A no sé qué
altura de la calzada Tlalpán, en la colonia de Coyoacán, enfrente
de la Escuela Preparatoria Nacional, hay un pequeño jardín que, sobre las
cinco y media de la tarde, cuando ya se han acabado las clases y todo
el tropel de adolescentes se acumula en la acera de la cuadra, se
llena de parejas de enamorados. Y decir “se llena” es correcto e
incorrecto al mismo tiempo ya que, por una parte, aunque el espacio
es incómodo, pequeño y rodeado de un tráfico ensordecedor, lo
ocupan más de treinta parejas. Pero por otra parte, por alguna
especie de ley o tradición no escrita, seguramente heredada de
generación en generación, las parejas se colocan exactamente debajo de cada uno de los árboles del parque, saturando el espacio de una
manera muy ordenada: una pareja en cada árbol, en cada árbol una
pareja y sin espacio para nadie más. Son todos adolescentes: parejas
de enamorados que, a la salida de la escuela, comparten su ratito de
intimidad antes de irse a sus casas. Unos charlan, otros se abrazan,
algunos escuchan música, otros se están besando. La precisión
geométrica de la distribución es lo que más sorprende tras una
primera impresión, pero en seguida le asaltan a uno las dudas.

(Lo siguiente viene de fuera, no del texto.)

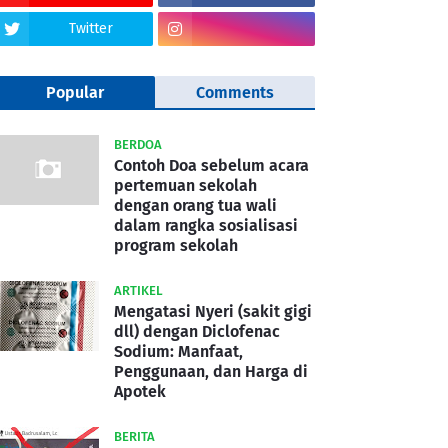
Twitter
Popular
Comments
BERDOA
Contoh Doa sebelum acara
pertemuan sekolah
dengan orang tua wali
dalam rangka sosialisasi
program sekolah
ARTIKEL
Mengatasi Nyeri (sakit gigi
dll) dengan Diclofenac
Sodium: Manfaat,
Penggunaan, dan Harga di
Apotek
BERITA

¿Habrá habido algún par de tortolitos, tal vez tímidos, tal vez
inexpertos, o que se han rezagado porque han salido tarde de la clase
de Geografía que, habiendo visto que no quedaba ningún árbol
libre, se han quedado sin su parcela de amor? Por el contrario,
aquellas parejas experimentadas, con más currículum en la ocupación
del parque, ¿tendrán ya su árbol fijo?, en cuyo caso: ¿habrán
inscrito sus nombres en la corteza del sufrido árbol? Y si, pongamos
por caso, existe alguna pareja que ocupa un árbol que habitualmente
ocupa otra pareja, ¿habrá miradas de recelo, de desaprobación? ¿O
tal vez todo fluya como es deseable, y el espacio se ocupe (y desocupe) de una
manera natural y perfectamente cívica? Desafortunadamente, uno siempre se queda con alguna inquietud. Lo que sí se observa es, una vez más, cómo
los adolescentes, los próximos adultos de la ciudad, reflejan las
maneras de la capital y en cierto modo, las perpetúan. Ya empiezan a
ser expertos en el día a día del infierno que puede llegar a ser el
DF: su tráfico, su bullicio, sus rancheras a volumen alto en las
radios, su densidad de población, sus espacios libres absolutamente
completos. Sin embargo estos chicos son la muestra de que aún hay esperanza para el amor en las grandes urbes, y aunque resulte
aparatoso andarse abrazando ahí en el árbol de turno, rodeado de
tráfico y ruido, es hermoso que lo sigan haciendo, ajenos a reflexiones como esta, jóvenes, felices, enamorados.